What does annoy me though is that links aren't clickable, sometimes they're wrong, there are typos on the slides etc. The response to these complaints in the forums is that these lectures were recorded a while ago and it takes time to change things and so on - but for $50 a month, I don't think it's too much to ask that the course materials be kept up to date!
So honestly, I feel like I'm being ripped off a bit here.

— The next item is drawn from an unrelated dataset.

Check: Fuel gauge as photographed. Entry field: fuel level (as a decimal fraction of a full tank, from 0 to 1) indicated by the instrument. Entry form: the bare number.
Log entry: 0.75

I did really enjoy the course project though.
von Luis P•
Jan 25, 2018
The most challenging so far of the 9 courses on the Data Scientist track. Would like to see some errors removed from slides. Some parts of the lectures seemed rushed. Would like to see some of the non-self-evident usage of some functions to be described a little better in more detail. I found myself having to look at multiple online areas to really understand some of the functions that were glossed over. Otherwise, this was a very helpful course that should be taught to all disciplines involving any amount or type of data.
von Raymond B•
Sep 27, 2020
The "Reading from..." lessons from week 1 and week2 were extremely frustrating, since we did not get much info on where we would see them most often or the benefit of using one over the others. Instead, we simply sat for hours listening to lectures moving from one type of document to the next before being handed the quiz. The dplyr and data manipulation lectures were great and I really anticipate using them frequently in the future. I think regular expressions deserved more lecture time/ practice.